As innovation becomes more open, collaborative and global, it improves innovation performance (Criscuolo et al. 2010; Narula and Zanfei 2004). Application of knowledge production functions to a dataset of thousands of firms discovered that being globally engaged in innovation leads to higher productivity, mainly due to learning from more sources, such as suppliers and customers, universities and their intra-firm worldwide pool of information (Criscuolo et al. 2010). In addition to multinational-led global innovation generation, strategic technology partnering complements internal R&D-based innovation (Narula and Zanfei 2004). This stream of literature found that large firms choose strategic partnering because of their strong technological capabilities and absorptive capacity. That enables firms to keep up with technological frontiers (Cantwell 1995). On the other hand, Narula (2002) found that small firms rely on external sources due to their lack of human, technological and financial resources. They cannot perform all innovation stages, from research and development to commercialisation, to create and capture value within their borders. Small firms often exploit niche markets, and a larger pool of resources and markets helps them implement their specialisation strategy (Chesbrough 2010).

The internationalisation of innovation and the rise of the emerging economies have induced much R&D outsourcing activity from advanced to emerging economies. China and India have invested heavily in R&D, and both have reservoirs of low-cost high-skilled labour (Fu et al. 2011), which makes them particularly attractive partners. However, despite substantial investment in R&D and a large pool of educated scientists and engineers, firms in developing countries are frequently constrained from world-leading innovation performance (for example, Hobday et al. 2004; Dantas and Bell 2009). One salient reason is that universities in latecomer economies are often over-engaged in the diffusion, instead of the creation of knowledge, and this leads to domestic university-firm partnerships enhancing incremental innovation (Fu and Li 2016). Innovation through international collaboration is likely to break these constraints, nurturing more radical innovation and changing the technology trajectory of China.

Motivations and the Actual Gains from IIC for Radical Innovation

Firms collaborate with external partners, such as customers, suppliers and URIs, in a range of paradigm-shifting and technical problem-solving activities. The effect of innovation collaboration is shaped by the type of innovation nurtured by these interactions. For instance, Criscuolo et al. (2010) found that information flows from universities are critical for patenting, whereas flows from business contacts are important for other metrics of innovation performance. Indeed, collaborating with URIs can significantly enhance both a firm’s entry to new technological fields and new product development (George et al. 2002; Perkmann et al. 2011; Mindruta 2013). It can also support paradigm-shifting projects, although Parida et al. (2012) showed that collaboration and integration with customers in the supply chain also positively influence radical innovation in high-tech sectors.

Due to the heterogeneity of knowledge across industries and locations, the supply of expertise in one specific field at a given site may be limited. This phenomenon induces firms to look for knowledge from external sources. Superior performance and assistance in unlocking greater innovation potential are some of the advantages of IICs in emerging economy enterprises (Kafouros et al. 2015; Lichtenthaler 2008; Peng et al. 2013). However, there are disadvantages in that differences in linguistic, cultural, institutional and geographical location challenge IIC effectiveness. Evidence from the UK and the Netherlands suggests that, despite these challenges, firms prioritise the quality of research over geographical proximity (Laursen et al. 2012). In China, location has not been deemed to be an essential factor in deciding international research collaboration in recent years (Zhou and Tian 2014). Once such social and cultural connectors have been allowed for, multinationals are likely to set up R&D labs close to collaborators (Castellani and Pieri 2013). Therefore, the gains from IIC are more substantial than the disadvantages caused by geographical distance.

## PROBLEMS TO WORK ON:
1 – According to the passage on international innovation collaboration, why do small firms rely on external sources?
2 – Summarize the passage on international innovation collaboration in two sentences.
3 – Continue the passage on international innovation collaboration from its final sentence.

## COLLECTED MATERIAL:
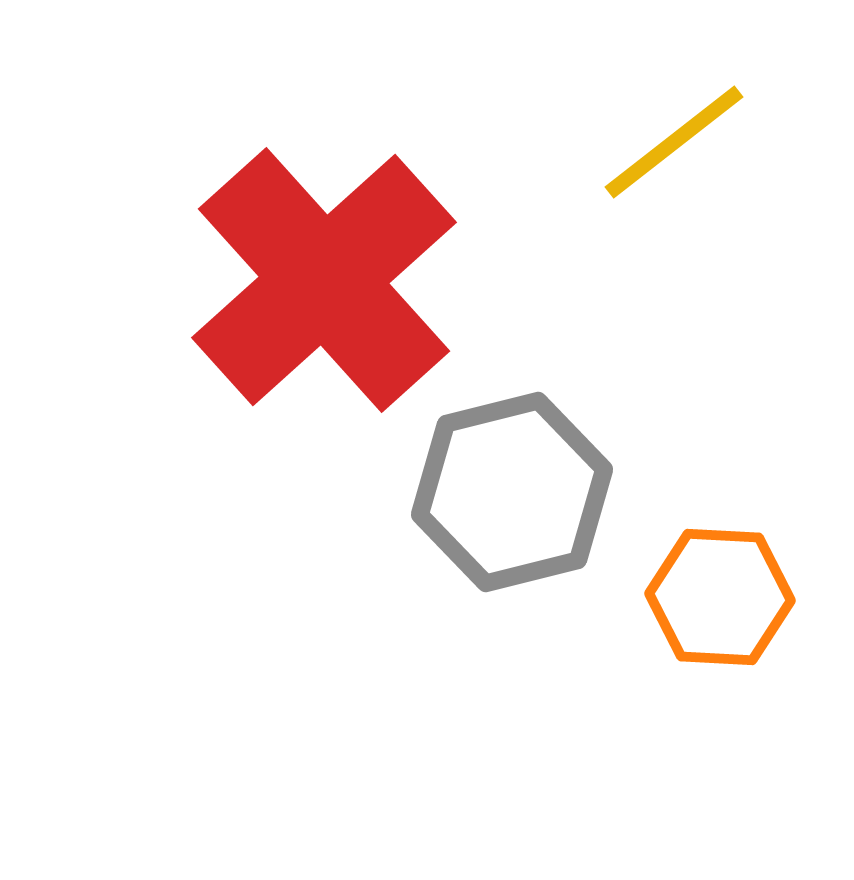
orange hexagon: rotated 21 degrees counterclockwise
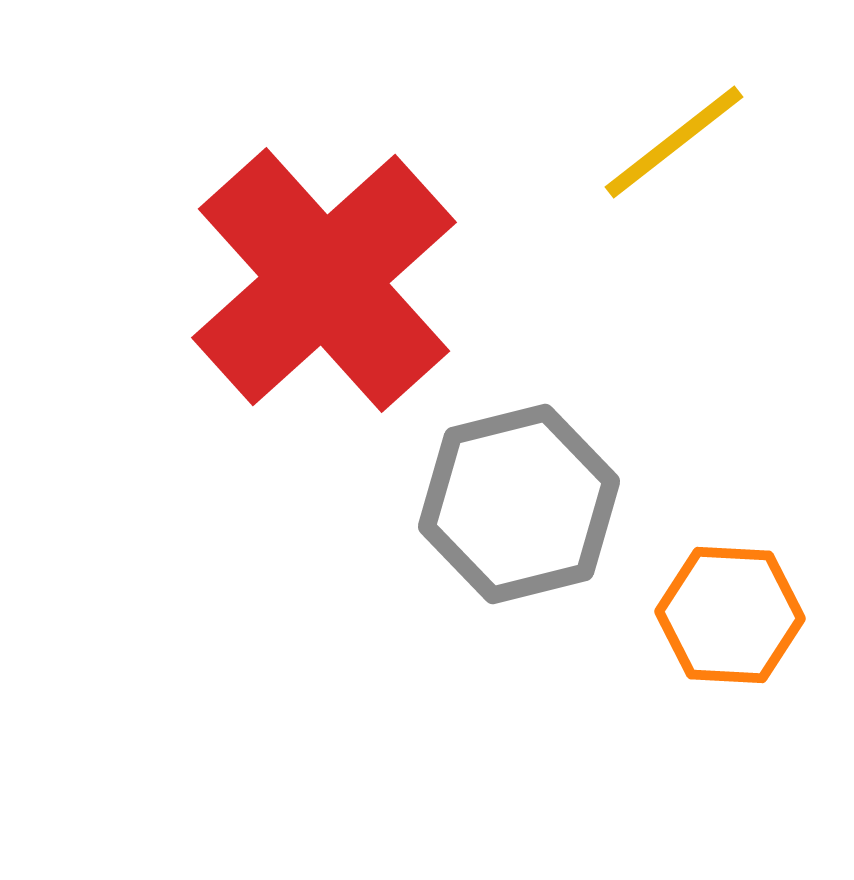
gray hexagon: moved 7 px right, 12 px down
orange hexagon: moved 10 px right, 18 px down
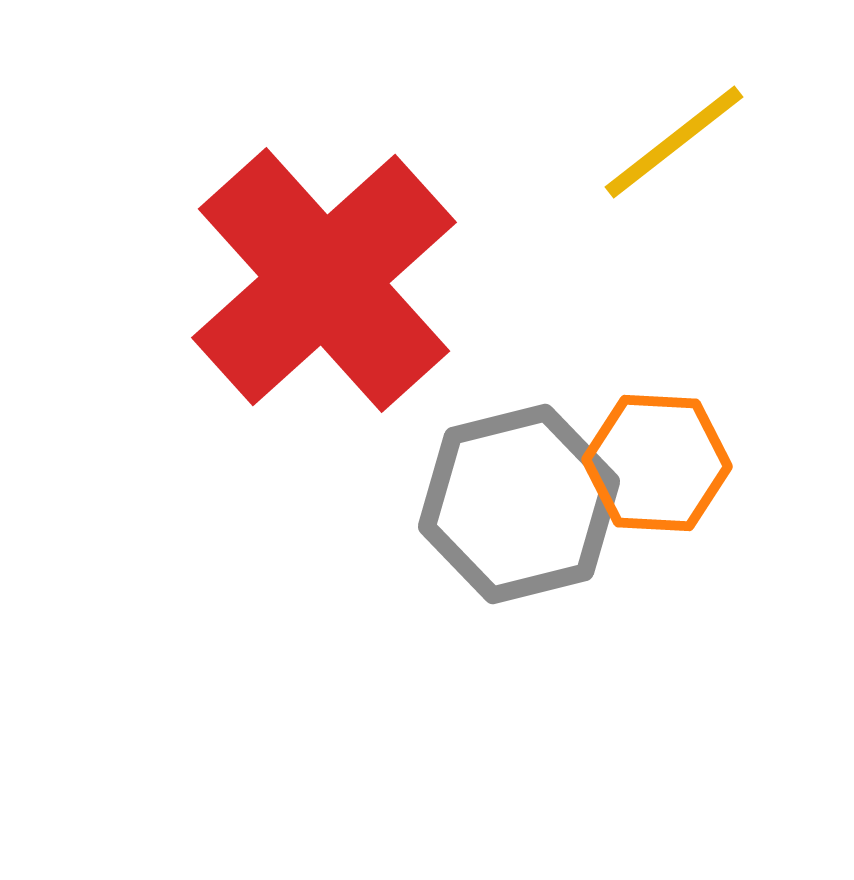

## OUTPUTS IN ORDER:
1 – Small firms rely on external sources because they lack human, technological and financial resources.

2 – Open, collaborative and global innovation improves innovation performance, with large firms partnering because of their strong capabilities and small firms turning to external sources for lack of resources. International collaboration faces linguistic, cultural, institutional and geographical challenges but is likely to nurture more radical innovation in China, and its gains are more substantial than the disadvantages of geographical distance.

3 –
To engage in collaborations, firms have to develop scanning capabilities to find the best external partners and projects (Kim and Park 2010). These capabilities are not often in place (Laursen and Salter 2014), particularly in the case of international collaborations, as latecomer firms often cannot leverage on their existing domestic network (Peng et al. 2013). Firms also face challenges in managing long-distance partnerships and securing value from them. On top of the technological, cultural and geographical distances, latecomer firms need to deal with coordination costs, different incentives and appropriability recurrent in all collaborative innovation projects but amplified in international ones. Literature suggests that firms particularly struggle to manage and control knowledge-sharing (Bouncken and Kraus 2013), although “sharing facilitates revolutionary and radical innovation that requires an extensive portfolio of resources” (Bouncken and Kraus 2013: 2063). To overcome such challenges, firms have to take a central role in their partnerships (Brunswicker and van de Vrande 2014), keeping relative control over resources and decisions to enforce commitment and align incentives in international collaborations.

The extent of collaboration depends on the firm’s absorptive capacity, business objectives, type of partnership and the ability to search for and manage international collaborations. Talents and institutions with similar expertise tend to cluster together (Audretsch and Feldman 1996). In this context, if absorptive capacity is in place, cross border IICs are more likely to produce ground-breaking innovations due to a broader knowledge base and the input of leading researchers with world-class expert relevant knowledge. Some prior studies have proved that technology-sourcing is often linked to radical innovation performance for high-tech firms, whereas technology scouting is linked to incremental innovation performance (Katila and Ahuja 2002; Pittaway et al. 2004; Parida et al. 2012). A stronger orientation towards technology breakthroughs instead of problem-solving seems vital for a firm to have radical innovation outcomes from IIC.

IIC in China

Over the past four decades, China’s innovation system has transitioned from being relatively isolated and un-integrated to being relatively open and market-oriented. China was believed to have the highest openness within the developing countries in terms of business, trade activities and relevant institutions (OECD 2008). More recently, China has begun to participate deeply in global innovation networks and international innovation governance. Promoting IIC to enhance indigenous innovation capability is regarded as one of China’s innovation-driven development targets.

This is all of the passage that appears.